Ontario (Ko v Li, 2025 ): The court raised the possibility of contempt, underscoring that lawyers must read the cases they cite.
British Columbia (Zhang v Chen, 2024): Counsel ordered to pay personal costs for citing fabricated AI authorities.
Why "AI Exhaust" Matters
While current case law focuses on the errors themselves, the next wave of litigation will focus on the process. In future disputes over professional conduct or negligence, a lawyer’s prompt history may be important or probative evidence capable of proving diligence or rebutting allegations of bad faith.
AI exhaust is the digital footprint of a lawyer’s interaction with AI tools. It can show:
how a quotation or summary was generated;
whether a case was actually validated;
what sources were consulted; and
how a legal argument evolved.
In other words, it exposes counsel’s process. However, this creates high stakes risks and a strategic tension. While logs can prove diligence, they also risk exposing: (i) litigation strategy (how you framed your prompts); (ii) solicitor-client privilege (sensitive facts fed into the model); (iii) work product (the iterative “thinking” behind a legal theory).

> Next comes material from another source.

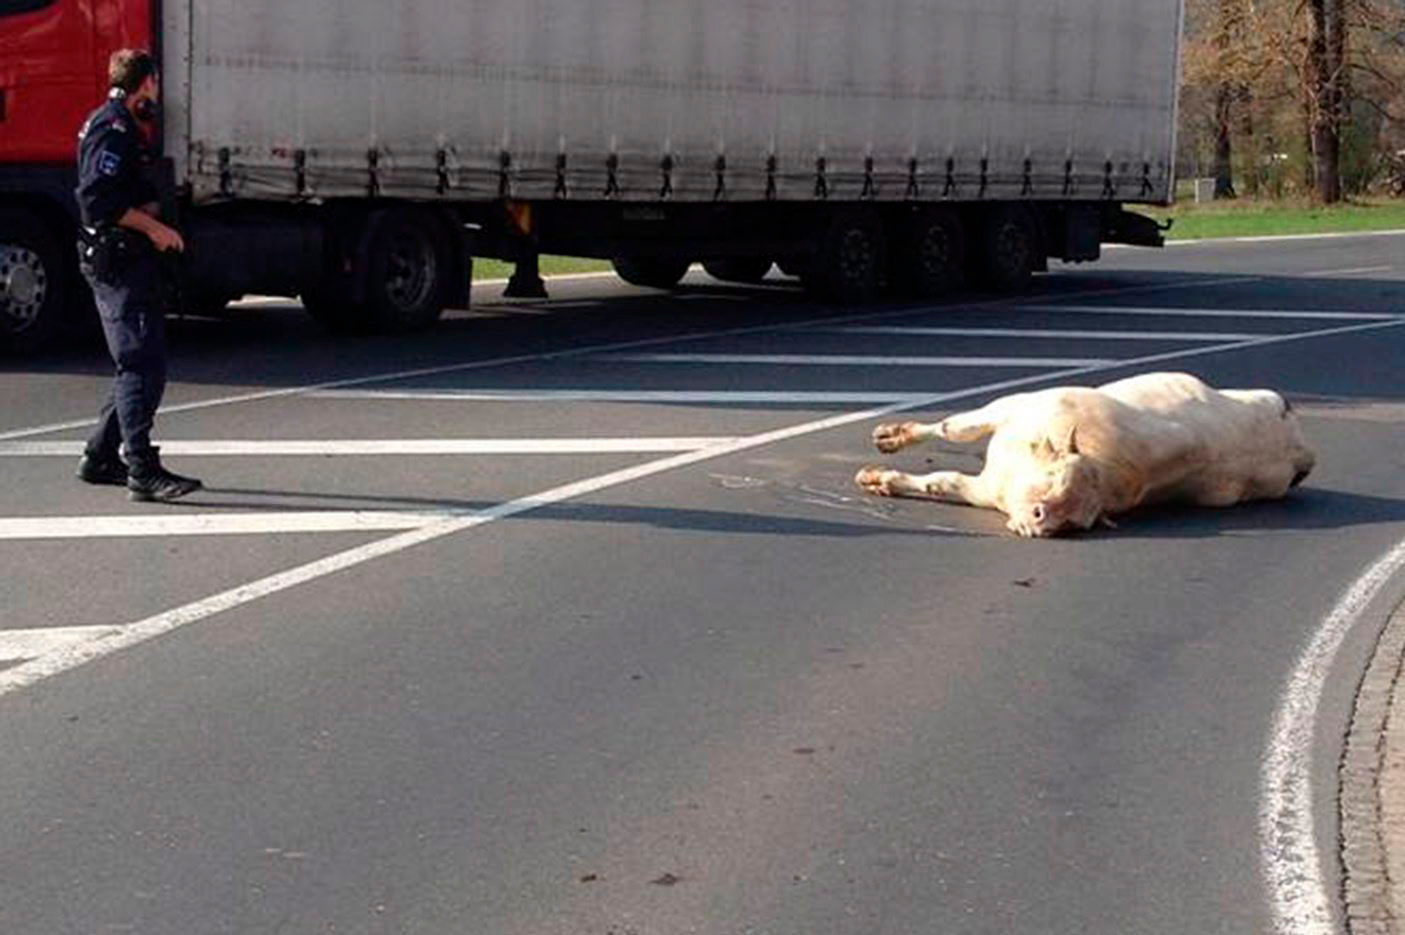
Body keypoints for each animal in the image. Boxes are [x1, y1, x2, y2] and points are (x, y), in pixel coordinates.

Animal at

Retaining exhaust can help prove diligence and protect against negligence or misconduct claims. Conversely, retaining excessive exhaust risks exposing privileged strategy, client instructions, and internal reasoning.

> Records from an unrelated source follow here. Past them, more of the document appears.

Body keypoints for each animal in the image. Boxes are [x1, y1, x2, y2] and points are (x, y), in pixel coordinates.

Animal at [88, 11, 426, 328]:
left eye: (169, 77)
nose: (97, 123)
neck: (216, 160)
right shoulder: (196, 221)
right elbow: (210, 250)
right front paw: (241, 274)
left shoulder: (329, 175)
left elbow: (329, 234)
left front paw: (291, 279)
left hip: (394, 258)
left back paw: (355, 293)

Regulatory Landscape: Alberta’s Three Pillars
Alberta remains one of the most explicit jurisdictions regarding AI-assisted practice. To mitigate risks, counsel must navigate three key requirements:
Mandatory Verification: The Tri-Court Notice mandates meaningful human oversight for every filing. AI‑generated citations must be checked against authoritative sources, aligned with the guidance set out in the Law Society of Alberta's Generative AI Playbook.
Privacy Compliance: Lawyers should ensure AI vendors contractually prohibit training on client data, provide clear retention and deletion controls and audit rights, and maintain data residency and sub‑processor arrangements that comply with Alberta’s Personal Information Protection Act (PIPA); address Personal Information Protection and Electronic Documents Act (PIPEDA) where it applies.
Disclosure: Alberta courts do not require lawyers to disclose that AI was used in preparing materials, nor do they require disclosure of the method of verification; instead, they focus on ensuring human oversight to prevent errors and fabricated authorities. This contrasts with Manitoba and Yukon, where practice directions require parties to disclose that AI was used, and Yukon goes further by requiring an explanation of the purpose for which it was used.
Practical Protocol
To manage "exhaust" without compromising privilege, lawyers should adopt a disciplined, defensible workflow:
Verify: Cross-reference every AI output with primary sources (CanLII, Westlaw, LexisNexis). Never cite a summary without reading the full text judgment.
Document: Maintain a "Verification Sheet" for the file. This is a one-page summary of the steps taken to validate the research, serving as a shield against negligence claims. Avoid routine retention of full prompts and chat histories unless necessary for the record. Implement timely legal holds to suspend deletion when litigation is reasonably anticipated.
Filter: Retain the authoritative PDFs used for verification but consider implementing a policy to periodically segregate privileged AI artifacts; restrict access on a need to know basis.
Train and Audit: Use enterprise grade tools (not public facing "free" versions) that offer clear data retention limits and opt-outs for model training. Train all contributors (including contractors) on the verification protocol and confidentiality expectations. Periodically audit a sample of filings for adherence to the protocol and update checklists as court guidance evolves.
Be prepared to attest, not to disclose raw logs. If challenged, be ready to provide authoritative sources relied upon and, if needed, a sworn affidavit of verification steps.
Closing Thoughts
Generative AI is a powerful tool transforming legal practice, but the courts remain focused on a timeless expectation: counsel must stand behind their filings. In the AI era, that means being prepared to demonstrate through authoritative sources and, where appropriate, sworn attestations that every assertion has undergone meaningful human verification.
A lean, protected verification trail is a strong defence against the professional risks of AI, provided preservation obligations are honoured once litigation is reasonably anticipated.
AI exhaust is not merely a byproduct; in the right circumstances, it can constitute evidence. Managing it deliberately by balancing diligence, privilege, privacy, and proportionality will become an increasingly important professional skill in Canadian litigation.
Disclaimer: This post is for informational purposes only and does not constitute legal advice. It reflects Canadian law with an Alberta emphasis as of February 28, 2026, and may not reflect subsequent changes; verify all cited authorities and court notices against official sources before relying on them.